The health endpoint includes additional memory profiler stats not exposed in metrics:
- `memory.heap_used` / `memory.heap_total`
- `memory.external`
- `memory.array_buffers`
- `memory.trend` (stable/rising/falling)

Use `/api/health` for detailed diagnostics and `/api/metrics` for trend analysis.

## Metrics Completeness

The current metrics cover the essential operational aspects of FABRIC:

- ✅ **Liveness**: `fabric_status`, `fabric_uptime_seconds`
- ✅ **Throughput**: `fabric_ingest_rate_per_second`, `fabric_event_count`
- ✅ **Connections**: `fabric_websocket_clients`, `fabric_tailer_files_watched`
- ✅ **Resource usage**: `fabric_process_resident_memory_bytes`
- ✅ **Data quality**: `fabric_dedup_dropped_total`

### Future Additions (Not Currently Implemented)

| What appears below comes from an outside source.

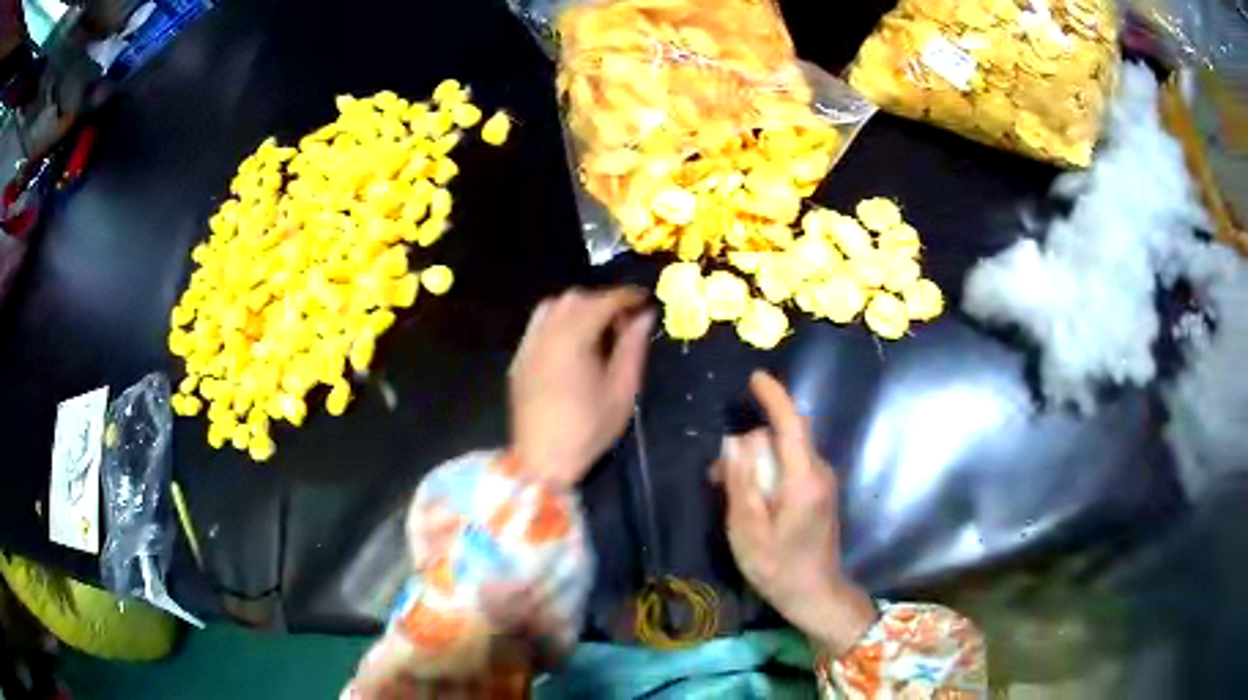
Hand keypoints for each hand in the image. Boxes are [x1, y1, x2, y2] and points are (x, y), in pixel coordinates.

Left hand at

Potential metrics for future enhancement:

- Worker counts by status (`fabric_workers{status="active|idle|error"}`)
- Collision count (`fabric_active_collisions`)
- Error rate by level (`fabric_events_total{level="error|warn"}`)
- Bead completion rate (`fabric_beads_completed_total`)
- Cost tracking (`fabric_cost_usd_total`)
- OTLP receiver stats (`fabric_otlp_requests_total`)

These would require additional instrumentation in the event store and analytics modules.